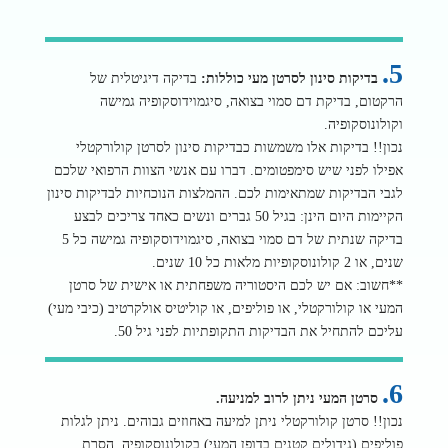
5.
בדיקות סינון לסרטן מעי כוללות:
בדיקה דיגיטלית של
הרקטום, בדיקת דם סמוי בצואה, סיגמוידוסקופיה גמישה
וקולונוסקופיה.
נכון!! בדיקות אלו משמשות כבדיקות סינון לסרטן קולורקטלי
אפילו לפני שיש סימפטומים. דברו עם אנשי הצוות הרפואי שלכם
לגבי הבדיקות שמתאימות לכם. ההמלצות הנוכחיות לבדיקות סינון
הקיימות היום הינן: בגיל 50 גברים ונשים כאחד צריכים לבצע
בדיקה שנתית של דם סמוי בצואה, סיגמוידוסקופיה גמישה כל 5
שנים, או 2 קולונוסקופיות מלאות כל 10 שנים.
**חשוב: אם יש לכם היסטוריה משפחתית או אישית של סרטן
המעי או קולורקטלי, או פוליפים, או קוליטיס אולקרטיב (כיבי מעי)
עליכם להתחיל את הבדיקות התקופתיות לפני גיל 50.
6.
סרטן המעי ניתן לרוב למניעה.
נכון!! סרטן קולורקטלי ניתן למיעה באחוזים גבוהים. ניתן לגלות
פוליפים (גידולים קטנים בדופן המעי) בקולונוסקופיה. הסרת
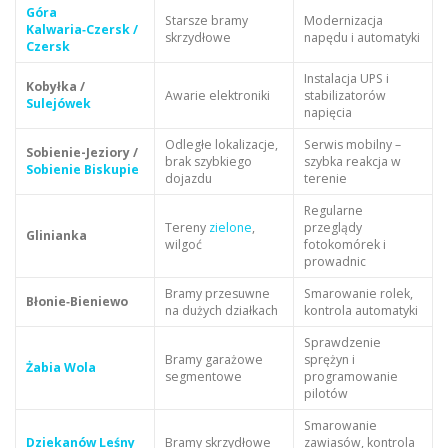
Góra
Starsze bramy
Modernizacja
Kalwaria‑Czersk /
skrzydłowe
napędu i automatyki
Czersk
Instalacja UPS i
Kobyłka /
Awarie elektroniki
stabilizatorów
Sulejówek
napięcia
Odległe lokalizacje,
Serwis mobilny –
Sobienie-Jeziory /
brak szybkiego
szybka reakcja w
Sobienie Biskupie
dojazdu
terenie
Regularne
Tereny
zielone
,
przeglądy
Glinianka
wilgoć
fotokomórek i
prowadnic
Bramy przesuwne
Smarowanie rolek,
Błonie‑Bieniewo
na dużych działkach
kontrola automatyki
Sprawdzenie
Bramy garażowe
sprężyn i
Żabia Wola
segmentowe
programowanie
pilotów
Smarowanie
Dziekanów Leśny
Bramy skrzydłowe
zawiasów, kontrola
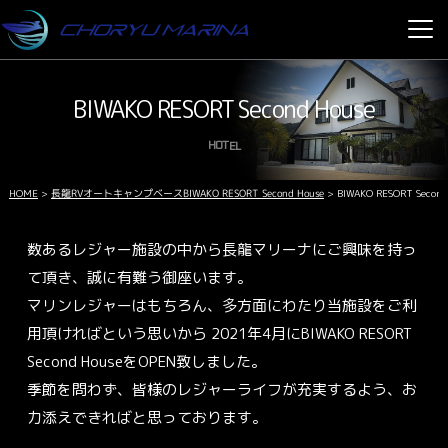
BIWAKO RESORT Second House
HOTEL
長龍RVオートキャンプベースBIWAKO RESORT Second House
HOME
>
>
BIWAKO RESORT Second
数あるレジャー施設の中から長龍マリーナにご興味を持っ
て頂き、誠に有難う御座います。
マリンレジャーはもちろん、多方面にわたり当施設をご利
用頂ければという思いから
2021年4月にBIWAKO RESORT
Second HouseをOPEN致しました。
季節を問わず、皆様のレジャーライフが充実するよう、お
力添えできればと思っております。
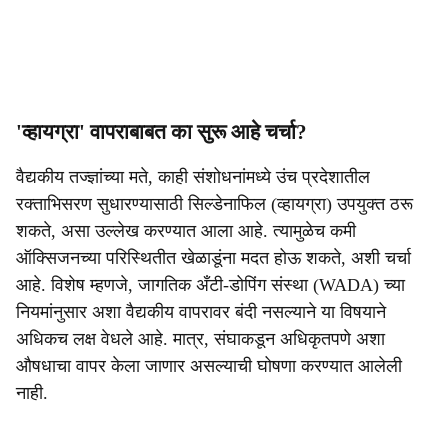
'व्हायग्रा' वापराबाबत का सुरू आहे चर्चा?
वैद्यकीय तज्ज्ञांच्या मते, काही संशोधनांमध्ये उंच प्रदेशातील
रक्ताभिसरण सुधारण्यासाठी सिल्डेनाफिल (व्हायग्रा) उपयुक्त ठरू
शकते, असा उल्लेख करण्यात आला आहे. त्यामुळेच कमी
ऑक्सिजनच्या परिस्थितीत खेळाडूंना मदत होऊ शकते, अशी चर्चा
आहे. विशेष म्हणजे, जागतिक अँटी-डोपिंग संस्था (WADA) च्या
नियमांनुसार अशा वैद्यकीय वापरावर बंदी नसल्याने या विषयाने
अधिकच लक्ष वेधले आहे. मात्र, संघाकडून अधिकृतपणे अशा
औषधाचा वापर केला जाणार असल्याची घोषणा करण्यात आलेली
नाही.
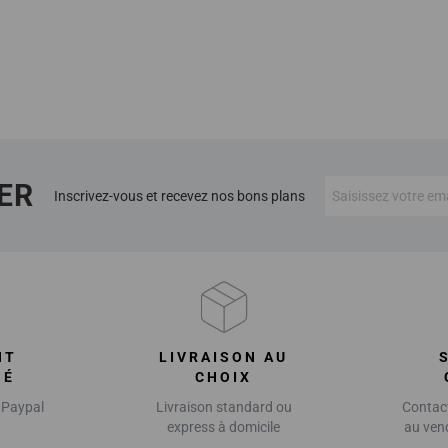
ER
Inscrivez-vous et recevez nos bons plans
NT
LIVRAISON AU
SÉ
CHOIX
 Paypal
Livraison standard ou
Contact
express à domicile
au ven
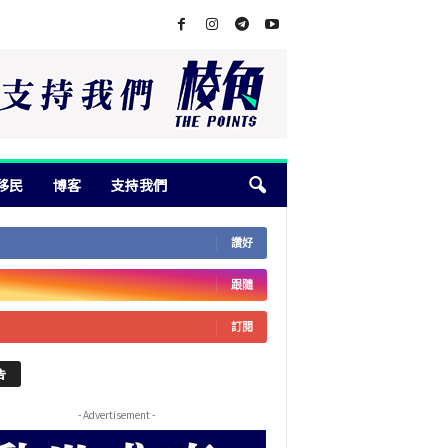
移民
博客
支持我們
讚好
跟隨
訂閱
告
- Advertisement -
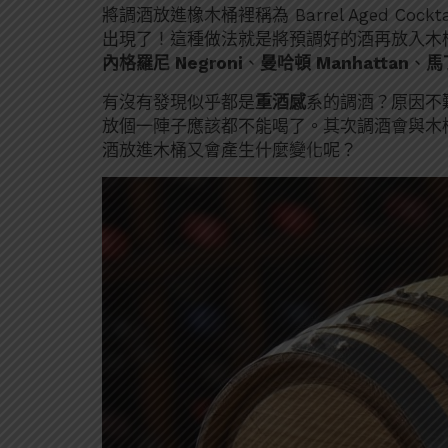
將調酒放進橡木桶裡稱為 Barrel Aged Co
出現了！這種做法就是將預調好的酒再放入木
內格羅尼 Negroni
、
曼哈頓 Manhattan
、
馬
有沒有發現似乎都是
重酒感
系的調酒？原因不
放個一陣子應該都不能喝了。其次調酒會與木
酒放進木桶又會產生什麼變化呢？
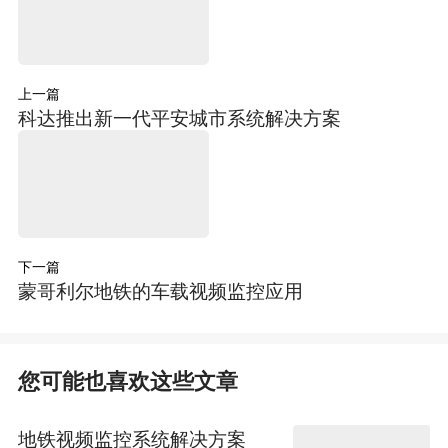
上一篇
科达推出新一代平安城市系统解决方案
下一篇
蒙哥利尔地铁的车载视频监控应用
您可能也喜欢这些文章
地铁视频监控系统解决方案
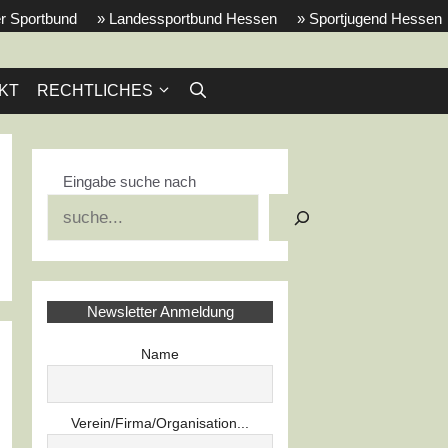
r Sportbund
» Landessportbund Hessen
» Sportjugend Hessen
KT
RECHTLICHES
Eingabe suche nach
Suchen
Newsletter Anmeldung
Name
Verein/Firma/Organisation...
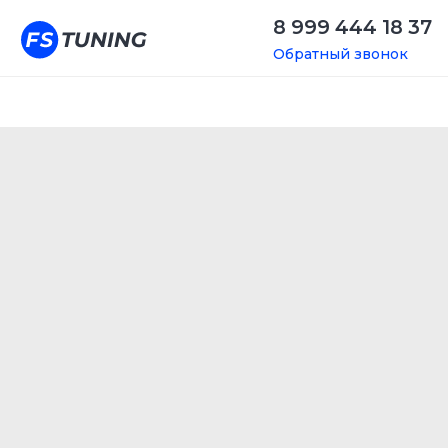
8 999 444 18 37
Обратный звонок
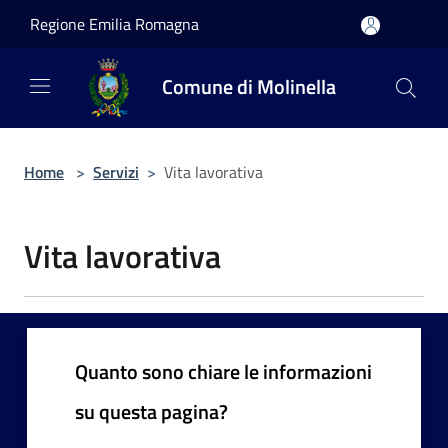
Salta al contenuto principale
Regione Emilia Romagna
Comune di Molinella
Home
>
Servizi
>
Vita lavorativa
Vita lavorativa
Quanto sono chiare le informazioni
su questa pagina?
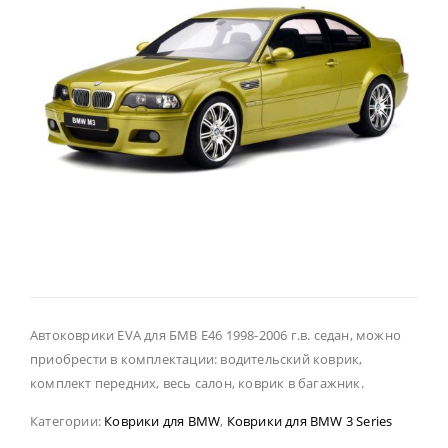
Автоковрики EVA для БМВ Е46 1998-2006 г.в. седан, можно
приобрести в комплектации: водительский коврик,
комплект передних, весь салон, коврик в багажник.
Категории:
Коврики для BMW
,
Коврики для BMW 3 Series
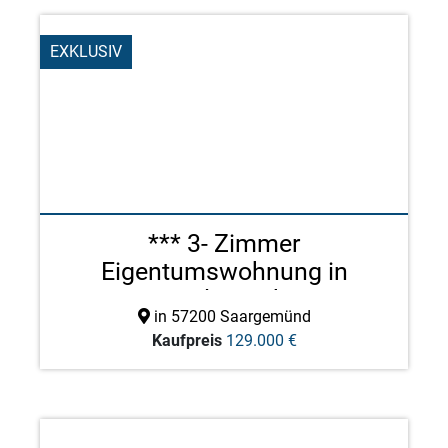
EXKLUSIV
*** 3- Zimmer
Eigentumswohnung in
zentraler Woh ...
in 57200 Saargemünd
Kaufpreis
129.000 €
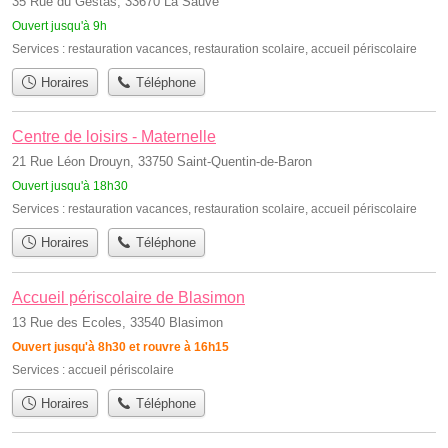
35 Rue du Gestas, 33670 La Sauve
Ouvert jusqu'à 9h
Services :
restauration vacances
,
restauration scolaire
,
accueil périscolaire
Horaires
Téléphone
Centre de loisirs - Maternelle
21 Rue Léon Drouyn, 33750 Saint-Quentin-de-Baron
Ouvert jusqu'à 18h30
Services :
restauration vacances
,
restauration scolaire
,
accueil périscolaire
Horaires
Téléphone
Accueil périscolaire de Blasimon
13 Rue des Ecoles, 33540 Blasimon
Ouvert jusqu'à 8h30 et rouvre à 16h15
Services :
accueil périscolaire
Horaires
Téléphone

-------------------------

Work order: Set down the entries above exactly; no pictures belong in the copy.

Written answer:
5.
בדיקות סינון לסרטן מעי כוללות:
בדיקה דיגיטלית של
הרקטום, בדיקת דם סמוי בצואה, סיגמוידוסקופיה גמישה
וקולונוסקופיה.
נכון!! בדיקות אלו משמשות כבדיקות סינון לסרטן קולורקטלי
אפילו לפני שיש סימפטומים. דברו עם אנשי הצוות הרפואי שלכם
לגבי הבדיקות שמתאימות לכם. ההמלצות הנוכחיות לבדיקות סינון
הקיימות היום הינן: בגיל 50 גברים ונשים כאחד צריכים לבצע
בדיקה שנתית של דם סמוי בצואה, סיגמוידוסקופיה גמישה כל 5
שנים, או 2 קולונוסקופיות מלאות כל 10 שנים.
**חשוב: אם יש לכם היסטוריה משפחתית או אישית של סרטן
המעי או קולורקטלי, או פוליפים, או קוליטיס אולקרטיב (כיבי מעי)
עליכם להתחיל את הבדיקות התקופתיות לפני גיל 50.
6.
סרטן המעי ניתן לרוב למניעה.
נכון!! סרטן קולורקטלי ניתן למיעה באחוזים גבוהים. ניתן לגלות
פוליפים (גידולים קטנים בדופן המעי) בקולונוסקופיה. הסרת
Góra
Starsze bramy
Modernizacja
Kalwaria‑Czersk /
skrzydłowe
napędu i automatyki
Czersk
Instalacja UPS i
Kobyłka /
Awarie elektroniki
stabilizatorów
Sulejówek
napięcia
Odległe lokalizacje,
Serwis mobilny –
Sobienie-Jeziory /
brak szybkiego
szybka reakcja w
Sobienie Biskupie
dojazdu
terenie
Regularne
Tereny
zielone
,
przeglądy
Glinianka
wilgoć
fotokomórek i
prowadnic
Bramy przesuwne
Smarowanie rolek,
Błonie‑Bieniewo
na dużych działkach
kontrola automatyki
Sprawdzenie
Bramy garażowe
sprężyn i
Żabia Wola
segmentowe
programowanie
pilotów
Smarowanie
Dziekanów Leśny
Bramy skrzydłowe
zawiasów, kontrola
BIWAKO RESORT Second House
HOTEL
長龍RVオートキャンプベースBIWAKO RESORT Second House
HOME
>
>
BIWAKO RESORT Second
数あるレジャー施設の中から長龍マリーナにご興味を持っ
て頂き、誠に有難う御座います。
マリンレジャーはもちろん、多方面にわたり当施設をご利
用頂ければという思いから
2021年4月にBIWAKO RESORT
Second HouseをOPEN致しました。
季節を問わず、皆様のレジャーライフが充実するよう、お
力添えできればと思っております。
'व्हायग्रा' वापराबाबत का सुरू आहे चर्चा?
वैद्यकीय तज्ज्ञांच्या मते, काही संशोधनांमध्ये उंच प्रदेशातील
रक्ताभिसरण सुधारण्यासाठी सिल्डेनाफिल (व्हायग्रा) उपयुक्त ठरू
शकते, असा उल्लेख करण्यात आला आहे. त्यामुळेच कमी
ऑक्सिजनच्या परिस्थितीत खेळाडूंना मदत होऊ शकते, अशी चर्चा
आहे. विशेष म्हणजे, जागतिक अँटी-डोपिंग संस्था (WADA) च्या
नियमांनुसार अशा वैद्यकीय वापरावर बंदी नसल्याने या विषयाने
अधिकच लक्ष वेधले आहे. मात्र, संघाकडून अधिकृतपणे अशा
औषधाचा वापर केला जाणार असल्याची घोषणा करण्यात आलेली
नाही.
ER
Inscrivez-vous et recevez nos bons plans
NT
LIVRAISON AU
SÉ
CHOIX
 Paypal
Livraison standard ou
Contact
express à domicile
au ven
移民
博客
支持我們
讚好
跟隨
訂閱
告
- Advertisement -
將調酒放進橡木桶裡稱為 Barrel Aged Co
出現了！這種做法就是將預調好的酒再放入木
內格羅尼 Negroni
、
曼哈頓 Manhattan
、
馬
有沒有發現似乎都是
重酒感
系的調酒？原因不
放個一陣子應該都不能喝了。其次調酒會與木
酒放進木桶又會產生什麼變化呢？
上一篇
科达推出新一代平安城市系统解决方案
下一篇
蒙哥利尔地铁的车载视频监控应用
您可能也喜欢这些文章
地铁视频监控系统解决方案
r Sportbund
» Landessportbund Hessen
» Sportjugend Hessen
KT
RECHTLICHES
Eingabe suche nach
Suchen
Newsletter Anmeldung
Name
Verein/Firma/Organisation...
8 999 444 18 37
Обратный звонок
Salta al contenuto principale
Regione Emilia Romagna
Comune di Molinella
Home
>
Servizi
>
Vita lavorativa
Vita lavorativa
Quanto sono chiare le informazioni
su questa pagina?
Автоковрики EVA для БМВ Е46 1998-2006 г.в. седан, можно
приобрести в комплектации: водительский коврик,
комплект передних, весь салон, коврик в багажник.
Категории:
Коврики для BMW
,
Коврики для BMW 3 Series
EXKLUSIV
*** 3- Zimmer
Eigentumswohnung in
zentraler Woh ...
in 57200 Saargemünd
Kaufpreis
129.000 €
35 Rue du Gestas, 33670 La Sauve
Ouvert jusqu'à 9h
Services :
restauration vacances
,
restauration scolaire
,
accueil périscolaire
Horaires
Téléphone
Centre de loisirs - Maternelle
21 Rue Léon Drouyn, 33750 Saint-Quentin-de-Baron
Ouvert jusqu'à 18h30
Services :
restauration vacances
,
restauration scolaire
,
accueil périscolaire
Horaires
Téléphone
Accueil périscolaire de Blasimon
13 Rue des Ecoles, 33540 Blasimon
Ouvert jusqu'à 8h30 et rouvre à 16h15
Services :
accueil périscolaire
Horaires
Téléphone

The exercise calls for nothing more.